Литературное произведение: Теория художественной целостности (Гиршман) - страница 129

Чтобы убедиться, что гармоническая триада в ритмической композиции никак не сводится к схеме >20 , рассмотрим еще одно проявление сходной ритмической закономерности в стихотворении совсем иного типа и характера – пушкинском «Анчаре». (Это позволит нам отчетливее увидеть и общий принцип преображения текста в художественный мир.)

Трехчастность в «Анчаре» проявляется наиболее явно в разделении его девятистрофной композиции на три группы по три строфы в каждой. При этом в каждой части на фоне двух четверостиший с однородными и относительно нейтральными ритмическими формами выделяется одно с явными ритмическими контрастами и по степени ударности строк, и по расположению первых двух ударений. Вот эти своеобразные пики ритмической напряженности:

Яд каплет сквозь его кору,
К полудню растопясь от зною,
И застывает ввечеру
Густой прозрачною смолою…
Но человека человек
Послал к анчару властным взглядом,
И тот послушно в путь потек
И к утру возвратился с ядом…
Принес – и ослабел, и лег
Под сводом шалаша на лыки,
И умер бедный раб у ног
Непобедимого владыки.

Несомненны переклички этих ритмических кульминаций друг с другом, особенно второй и третьей, о которых я уже говорил и где явные повторы и в то же время своеобразная перевернутость в сочетаниях разнонаправленных и разноударных ритмических форм проявляют смысловые повторы и контраст в социально значимых «именах» действующих лиц: «Но человека человек» – «И умер бедный раб у ног / Непобедимого владыки». Несомненны и усиление ритмической разнородности, и рост ритмического напряжения в наиболее резко выделенном на общем фоне последнем из приведенных четверостиший.

Но в том-то и дело, что эта финальная кульминация не является финалом стихотворения. Если подобные строфы в первых двух случаях действительно завершают трехстрофные группы, то в заключительной части центр ритмической напряженности оказывается в обрамлении двух сходно построенных строф с гораздо более однородным ритмическим строением и однотипной повторяемостью опять-таки нейтральной четвертой формы, замыкающей ритмическую композицию стихотворения четким кольцевым повтором.

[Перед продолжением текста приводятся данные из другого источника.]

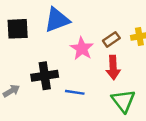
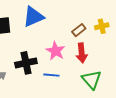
pink star: (82, 49) -> (56, 51), moved

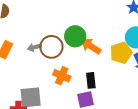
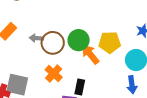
yellow pentagon: (121, 53) -> (110, 42), moved

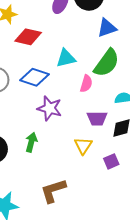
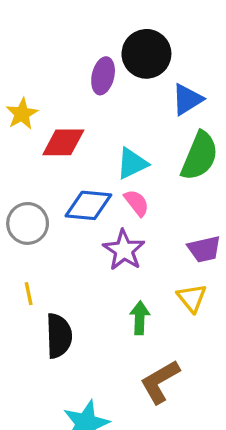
pink semicircle: (86, 84) -> (137, 203), moved, turned -42
purple star: (50, 108) -> (124, 250), turned 30
green arrow: (31, 142) -> (140, 318), moved

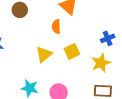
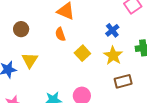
yellow triangle: (44, 54) -> (30, 60), moved

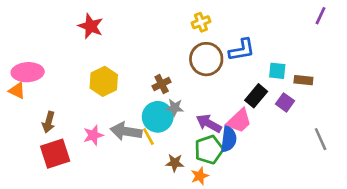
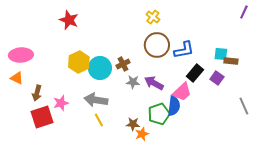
yellow cross: (201, 22) -> (153, 17), turned -32
blue L-shape: (242, 50) -> (184, 50), moved
cyan square: (277, 71) -> (221, 54), moved
orange triangle: (17, 91) -> (17, 78), moved
cyan circle: (158, 117) -> (100, 68), moved
purple arrow: (209, 123) -> (154, 83), moved
pink star: (93, 135) -> (61, 103), moved
yellow line: (148, 137) -> (99, 120), moved
orange star: (200, 176) -> (142, 134), moved

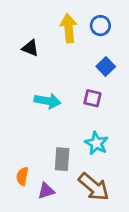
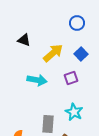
yellow arrow: (69, 28) -> (53, 53), moved, turned 55
purple square: (92, 98) -> (71, 78), turned -32

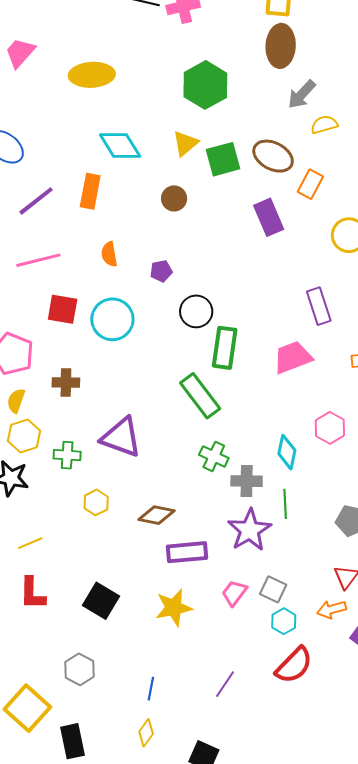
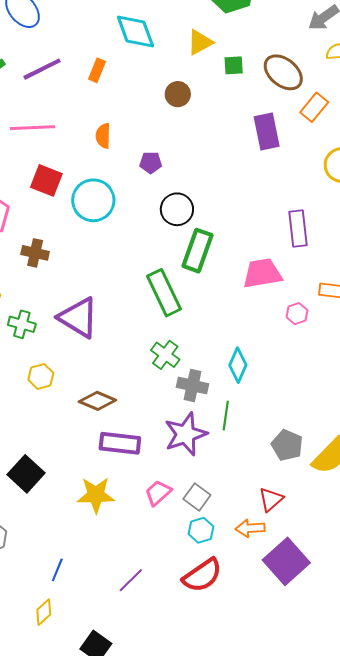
green square: (223, 159) -> (234, 65), size x0.6
orange rectangle: (90, 191) -> (97, 70), size x0.7
pink hexagon: (330, 428) -> (297, 314), moved, size x0.7

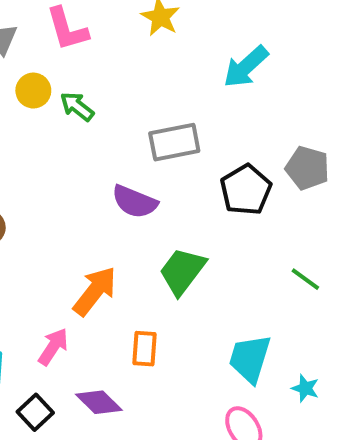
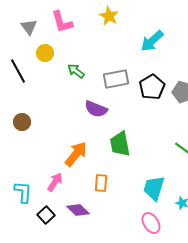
green arrow: (77, 106) -> (76, 71), moved
black pentagon: (246, 190) -> (152, 87), moved
green trapezoid: (182, 271) -> (120, 144), turned -48

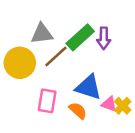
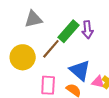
gray triangle: (42, 34) -> (33, 19), moved
blue triangle: (89, 87) -> (80, 70), turned 30

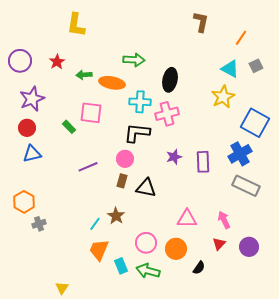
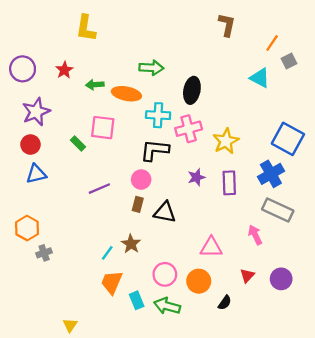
gray square: (256, 66) -> (289, 61), moved
yellow star: (223, 97) -> (226, 141), moved
pink arrow: (224, 220) -> (255, 235), moved

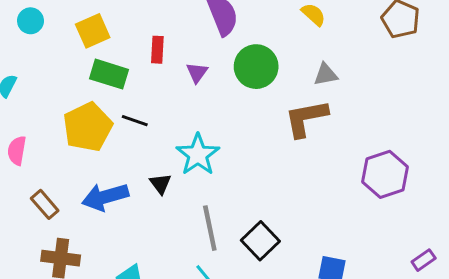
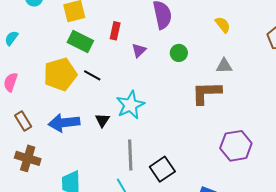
green circle: (256, 67) -> (179, 53), size x0.6
purple hexagon: (385, 174) -> (236, 146), moved

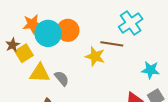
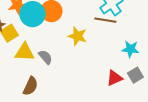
brown line: (112, 44) -> (105, 20), moved

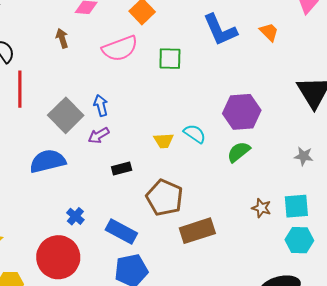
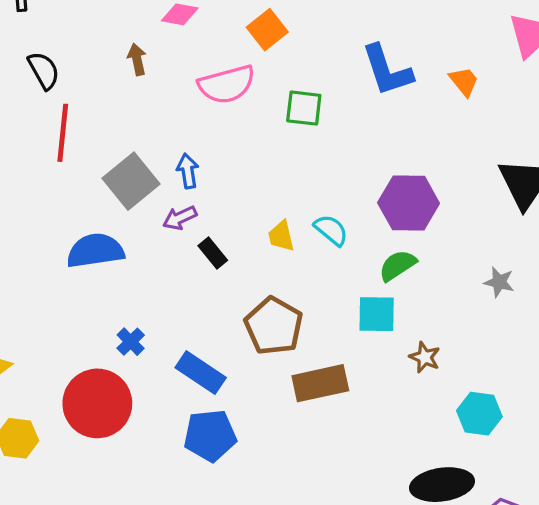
yellow trapezoid: (164, 141) -> (281, 236), turned 75
black rectangle: (122, 168) -> (213, 253), moved, turned 60
cyan square: (296, 206) -> (377, 314), moved

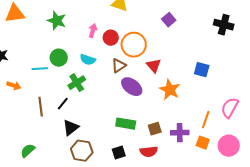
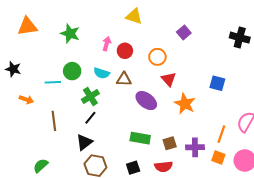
orange circle: (134, 45) -> (157, 57), moved, size x0.7
brown triangle: (119, 66) -> (124, 79), moved, turned 35
black line: (63, 104) -> (90, 118), moved

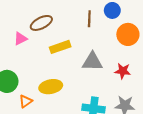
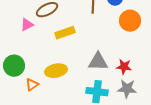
gray triangle: (92, 62) -> (98, 62), moved
red star: (123, 71) -> (124, 67), moved

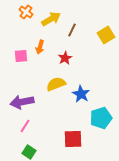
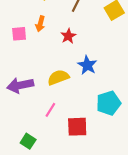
yellow semicircle: (56, 84) -> (58, 77), moved
blue star: (81, 94) -> (87, 65), moved
pink line: (25, 126) -> (50, 110), moved

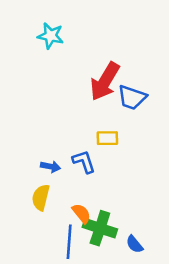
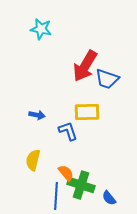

Причем никакого соответствия этого «усреднения» ритмического строя содержанию последней строфы найти, конечно, нельзя. Наоборот, в финалах трехстрофных частей не только повторяется один из смысловых центров стихотворения: яд – символ смерти ("Яд каплет сквозь его кору" – «И к утру возвратился с ядом» – «А князь тем ядом напитал»), но и нарастает, развивается и заостряется тема смерти – ведь зло торжествует, а гибель и разрушение распространяются и «к соседям в чуждые пределы». И вот такое сочетание тематического заострения и ритмической нормализации оказывается здесь значимым и содержательным.